In reduced animations mode, scrolling the New Month View by one mouse wheel "notch" unit sometimes scrolls 2 weeks instead of 1
The fix for issues #1079 (closed) and #1080 (closed) works well! However, its faster timing (100ms instead of 150ms) reveals another minor bug. That bug sometimes (very rarely) happens in normal animations mode, but it somehow seems to be much easier to encounter in reduced animations mode.
How to reproduce
- Use a traditional external mouse with a ratchetty "discrete" mouse wheel
(instead of a continuous mouse wheel), where there are notches to "clack" / ratchet to - Ratchet up and down one notch on the mouse wheel, at various speeds (slow / medium) while being careful to only do one notch at a time (you'll feel it with the fingers)
Symptoms
Sometimes, even if you did a single wheel ratchet "clack" motion clamping to its wheel's physical notch, it jumps 2 weeks in the month view instead of 1.
Tips:
- To notice the symptom more easily, keep your eyes on the minicalendar's week highlight visual while doing the scrolling, instead of looking at the month view's grid itself.
- The ideal behavior would be that it should always match the physical notches/tactile feedback of traditional mice, by not accidentally skipping weeks.
Additional info
- I have tested this on three different Logitech mice, and two different GPUs (Intel and AMD Radeon) on a Wayland GNOME session on Fedora 38, wit the nightly flatpak version of GNOME Calendar.
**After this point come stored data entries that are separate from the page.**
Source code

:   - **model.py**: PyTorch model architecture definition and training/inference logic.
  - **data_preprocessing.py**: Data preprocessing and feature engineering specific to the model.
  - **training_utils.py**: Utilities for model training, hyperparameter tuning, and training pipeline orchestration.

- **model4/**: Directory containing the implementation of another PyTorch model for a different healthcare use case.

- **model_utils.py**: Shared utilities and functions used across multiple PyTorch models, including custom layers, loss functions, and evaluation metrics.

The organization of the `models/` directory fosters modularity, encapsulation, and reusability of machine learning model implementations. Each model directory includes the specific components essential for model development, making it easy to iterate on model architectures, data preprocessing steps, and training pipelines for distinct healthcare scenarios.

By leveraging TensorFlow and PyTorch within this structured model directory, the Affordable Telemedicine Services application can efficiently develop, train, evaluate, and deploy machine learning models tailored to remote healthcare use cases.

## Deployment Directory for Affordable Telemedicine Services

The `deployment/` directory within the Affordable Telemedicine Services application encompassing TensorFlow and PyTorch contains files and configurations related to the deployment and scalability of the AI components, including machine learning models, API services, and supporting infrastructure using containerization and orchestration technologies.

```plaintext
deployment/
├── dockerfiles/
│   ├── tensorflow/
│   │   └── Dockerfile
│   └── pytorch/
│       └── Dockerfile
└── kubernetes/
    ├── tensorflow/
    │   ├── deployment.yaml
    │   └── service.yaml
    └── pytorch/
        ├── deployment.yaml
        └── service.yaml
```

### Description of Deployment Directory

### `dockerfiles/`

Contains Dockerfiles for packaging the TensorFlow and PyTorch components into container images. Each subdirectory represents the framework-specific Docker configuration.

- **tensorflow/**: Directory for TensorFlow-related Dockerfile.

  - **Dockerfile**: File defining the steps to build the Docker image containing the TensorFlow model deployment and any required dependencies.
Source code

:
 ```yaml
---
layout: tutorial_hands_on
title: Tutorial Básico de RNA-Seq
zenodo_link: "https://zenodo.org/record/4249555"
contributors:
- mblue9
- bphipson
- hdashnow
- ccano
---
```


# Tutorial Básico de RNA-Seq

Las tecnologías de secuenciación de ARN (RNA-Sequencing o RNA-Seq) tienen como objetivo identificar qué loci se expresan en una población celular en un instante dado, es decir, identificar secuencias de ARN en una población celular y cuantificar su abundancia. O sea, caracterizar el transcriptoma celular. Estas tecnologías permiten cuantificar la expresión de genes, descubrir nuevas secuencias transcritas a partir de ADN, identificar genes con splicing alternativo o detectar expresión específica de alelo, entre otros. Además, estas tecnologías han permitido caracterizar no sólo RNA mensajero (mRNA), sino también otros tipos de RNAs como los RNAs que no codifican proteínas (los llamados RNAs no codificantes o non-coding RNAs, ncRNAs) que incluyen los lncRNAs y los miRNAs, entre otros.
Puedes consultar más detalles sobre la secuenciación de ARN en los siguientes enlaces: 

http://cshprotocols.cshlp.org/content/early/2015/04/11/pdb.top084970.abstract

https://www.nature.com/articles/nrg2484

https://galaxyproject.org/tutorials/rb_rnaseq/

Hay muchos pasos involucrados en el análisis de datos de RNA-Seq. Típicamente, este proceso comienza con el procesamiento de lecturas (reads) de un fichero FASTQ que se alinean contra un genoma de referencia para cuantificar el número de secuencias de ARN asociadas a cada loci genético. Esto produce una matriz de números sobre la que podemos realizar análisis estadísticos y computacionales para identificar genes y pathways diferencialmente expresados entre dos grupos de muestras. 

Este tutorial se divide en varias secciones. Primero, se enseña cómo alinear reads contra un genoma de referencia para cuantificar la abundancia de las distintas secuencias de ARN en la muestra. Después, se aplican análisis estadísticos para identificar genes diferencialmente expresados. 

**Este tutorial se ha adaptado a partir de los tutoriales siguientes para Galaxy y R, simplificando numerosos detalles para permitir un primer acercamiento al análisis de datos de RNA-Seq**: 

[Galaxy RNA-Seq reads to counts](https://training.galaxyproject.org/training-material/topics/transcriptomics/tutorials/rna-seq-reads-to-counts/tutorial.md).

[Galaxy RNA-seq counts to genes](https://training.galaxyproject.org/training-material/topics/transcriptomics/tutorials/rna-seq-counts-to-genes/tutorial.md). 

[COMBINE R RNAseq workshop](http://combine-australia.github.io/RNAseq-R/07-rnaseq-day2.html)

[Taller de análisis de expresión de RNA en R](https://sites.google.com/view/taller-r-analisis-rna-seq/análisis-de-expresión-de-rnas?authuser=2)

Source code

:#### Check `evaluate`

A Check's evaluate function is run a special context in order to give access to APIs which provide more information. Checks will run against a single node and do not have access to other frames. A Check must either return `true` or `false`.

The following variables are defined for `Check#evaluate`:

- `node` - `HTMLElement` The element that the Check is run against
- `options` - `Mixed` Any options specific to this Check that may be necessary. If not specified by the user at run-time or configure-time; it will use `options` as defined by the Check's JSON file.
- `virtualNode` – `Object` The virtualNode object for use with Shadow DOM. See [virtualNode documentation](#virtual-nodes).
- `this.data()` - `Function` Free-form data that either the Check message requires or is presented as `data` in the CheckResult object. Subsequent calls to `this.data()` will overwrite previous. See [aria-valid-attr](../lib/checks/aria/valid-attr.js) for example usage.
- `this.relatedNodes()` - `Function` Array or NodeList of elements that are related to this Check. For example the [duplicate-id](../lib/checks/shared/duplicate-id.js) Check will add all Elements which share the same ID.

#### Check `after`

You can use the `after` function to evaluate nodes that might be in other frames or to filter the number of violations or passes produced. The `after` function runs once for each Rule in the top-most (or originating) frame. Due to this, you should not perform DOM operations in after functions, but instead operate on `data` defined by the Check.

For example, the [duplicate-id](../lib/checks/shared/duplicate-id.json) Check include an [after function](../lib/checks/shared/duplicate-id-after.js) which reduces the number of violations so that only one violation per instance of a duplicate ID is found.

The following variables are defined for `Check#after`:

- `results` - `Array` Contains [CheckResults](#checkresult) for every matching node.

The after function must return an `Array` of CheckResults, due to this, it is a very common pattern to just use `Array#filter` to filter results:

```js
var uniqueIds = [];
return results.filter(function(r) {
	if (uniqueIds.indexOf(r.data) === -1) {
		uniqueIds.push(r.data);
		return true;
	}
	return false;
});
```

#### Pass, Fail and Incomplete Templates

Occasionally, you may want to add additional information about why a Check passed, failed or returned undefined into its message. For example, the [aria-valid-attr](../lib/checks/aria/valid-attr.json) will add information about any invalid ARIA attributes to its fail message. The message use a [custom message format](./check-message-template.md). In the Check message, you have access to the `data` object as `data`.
So presumably, it's not the graphics stack acting up.
- This seems to happen even if I turn off a bunch of calendars, so presumably it's not entirely related by how heavily loaded your calendar's view is, but it might be easier to trigger if you have many calendars with tons of events filling up the view.
- The 150ms normal animations version appears to be much less likely to cause that to happen, for some mysterious reason.
Non-urgent priority: this is a relatively minor/harmless issue. The "workaround" is simply to scroll again to correct the offset scroll. Therefore, it's "nice to fix" if easy-enough, otherwise a non-critical annoyance.